Another city near the top of Yeats' list of earthquake dangers is Kabul, Afghanistan, which
suffered an enormous earthquake in 1505. Because of recent wars, the buildings in Kabul are in poor shape — either poorly constructed, or damaged from bombs. On a visit to Kabul in 2002, Yeats found many families living in the ruins of these buildings.
"If Kabul has a repeat of the 1505 earthquake," Yeats said, "it could kill more people than have died in all of Afghanistan's wars in the last 40 years because of the influx of refugees living in crowded, substandard conditions."
Tehran, Iran, is another heavily populated city situated near a major fault line. Located at the base of the Alborz mountain range, Tehran has some 11 million people in its urban boundaries, and Yeats said they are vulnerable because of poorly constructed housing in many parts of the city — a result of corruption in building construction and building inspection industries.
Other over-populated cities near fault lines with poor building codes on Yeats' list include Istanbul, Turkey, now under an earthquake hazard warning after a quake of magnitude 7.4 in 1999; Nairobi, Kenya, close to a 7.3 quake in the 1920s; and Guantánamo, Cuba.
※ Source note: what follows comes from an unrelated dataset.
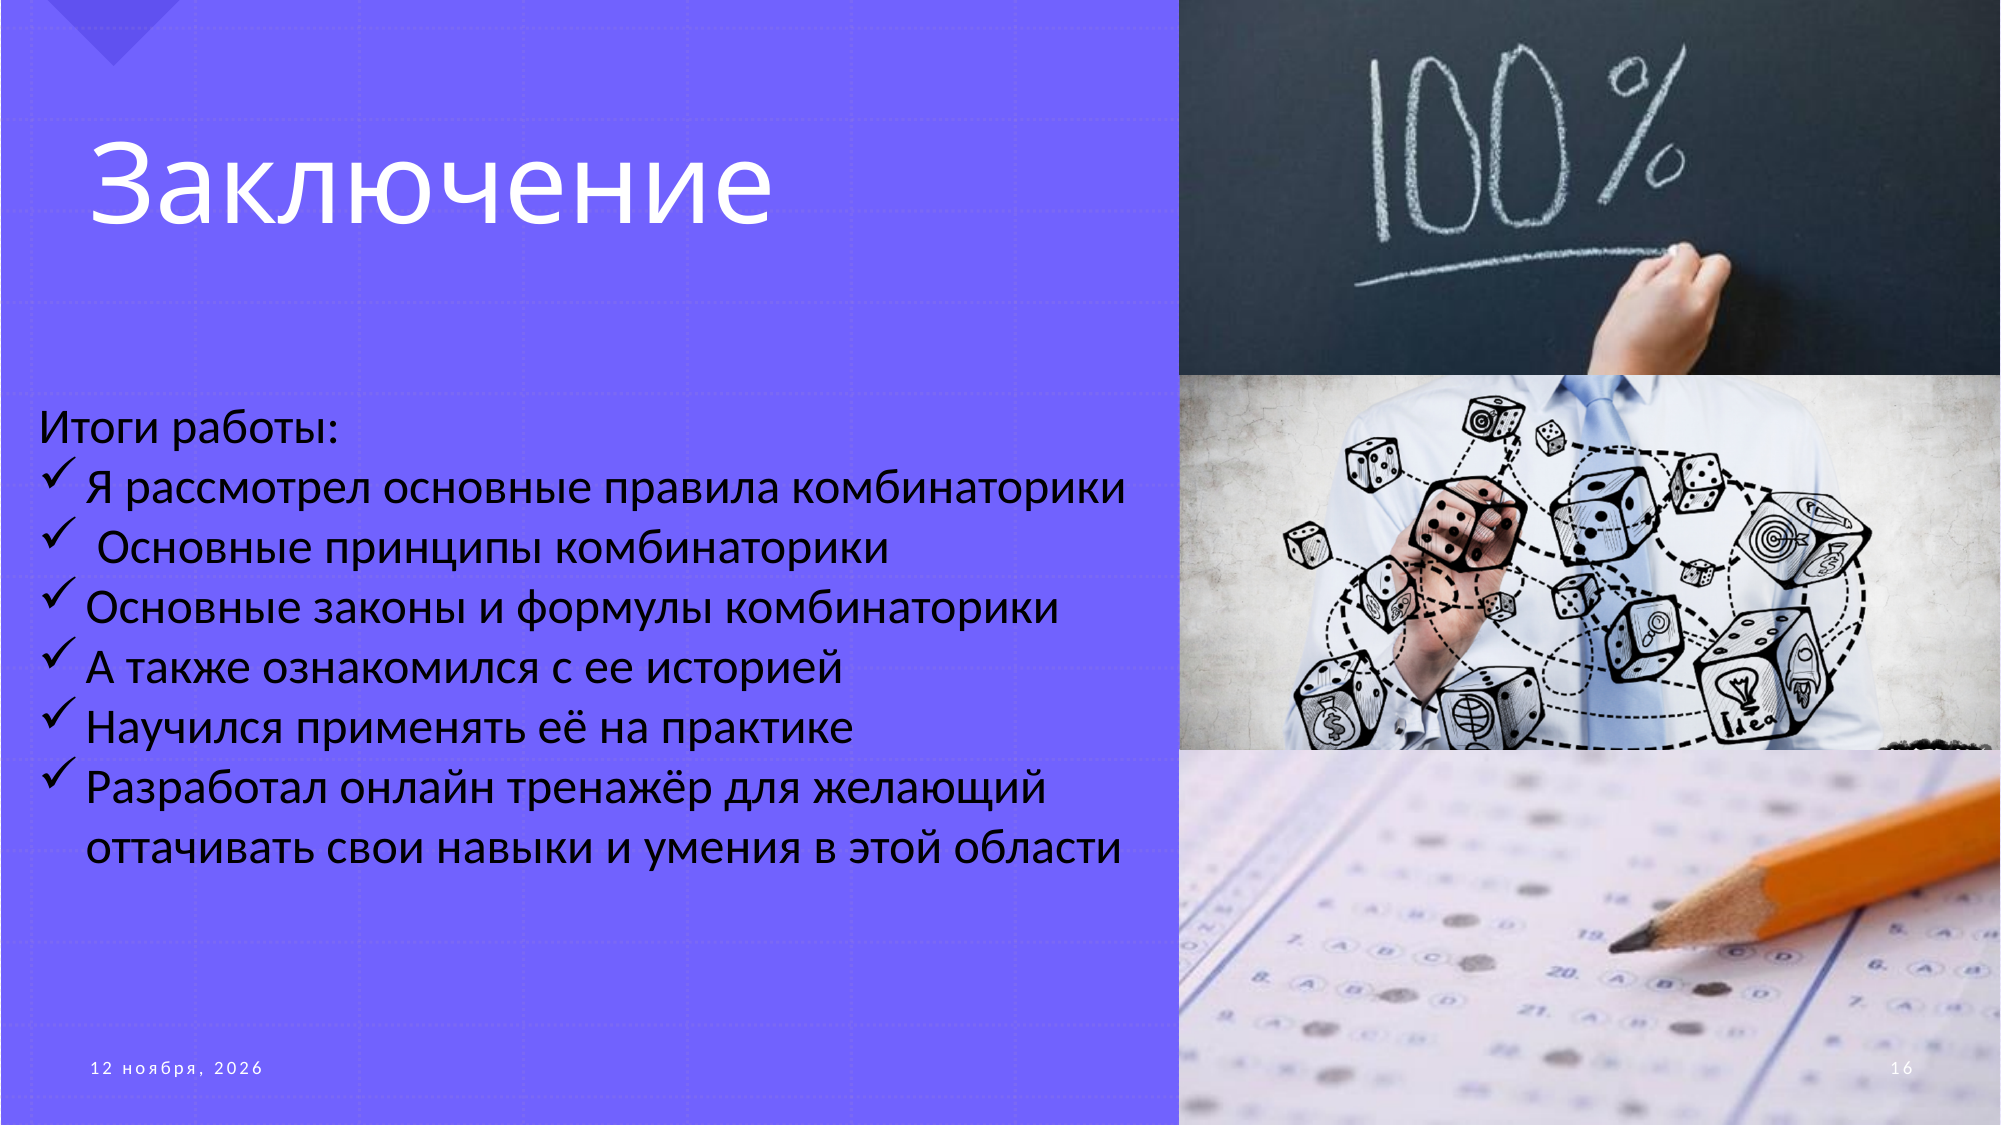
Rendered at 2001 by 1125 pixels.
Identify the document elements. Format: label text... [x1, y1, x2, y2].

"Guantánamo is a bit like Haiti," Yeats pointed out. "They have a fault just offshore, and yet they have no clue they are at risk because Cuba has not had any catastrophic earthquakes in its 500-year history. The military prison operated by the United States would also be at risk, but as far as I know, the Americans are not contributing their expertise to help Guantånamo prepare for its future earthquake."
There are many places around the world likely to experience a major earthquake in the future, Yeats says, but the "risk" to human lives may not be as high because of less crowding and better building codes. He points to the 2011 super-quake in Japan, which reached a magnitude of 9.0, yet did not cause nearly as much destruction as the tsunami it triggered.
"The Japanese," Yeats said, "lead the world in taking earthquake risk seriously."
The release notes that Yeats was one of the first geologists to point to the Pacific Northwest as being at risk for a major earthquake, because of its proximity to the Cascadia Subduction Zone. Since he and other OSU scientists first raised awareness of that risk in the 1980s, there has been gradual acceptance that an earthquake will strike in the future.
"But will this acceptance lead to concrete action, such as approving a bond issue for seismic upgrades to old school buildings?" Yeats said. "Will it lead to strengthening communities on the West Coast against tsunamis?"
The OSU professor emeritus hopes his book leads to more awareness of the hundreds of faults around the world — some well-known, and some not. This is the first time someone has attempted to summarize the totality of earthquake faults, and Yeats used his own research and observations, as well as exhaustive literature reviews.
"Knowing about the faults is the first step," Yeats said, "but preparing for the risk is what really needs to happen. It is kind of interesting that Japan has done a lot of work preparing for an earthquake in their Home Islands, and then one bigger than they expected hits northern Japan, accompanied by a devastating tsunami, whose effects have been felt as far away as Oregon."
A similar thing happened northeast of Beijing, China, in 1976, when a magnitude 7.8 earthquake struck along a fault line that was not thought to be a major threat, killing more than 200,000 people. And it happened again in 2011 at Christchurch, New Zealand, with an earthquake on a minor fault no one knew about in advance — but still the earthquake produced the greatest losses in New Zealand's history.
"The lesson there is that you never know which one is going to nail you," Yeats said, "but it pays to be prepared."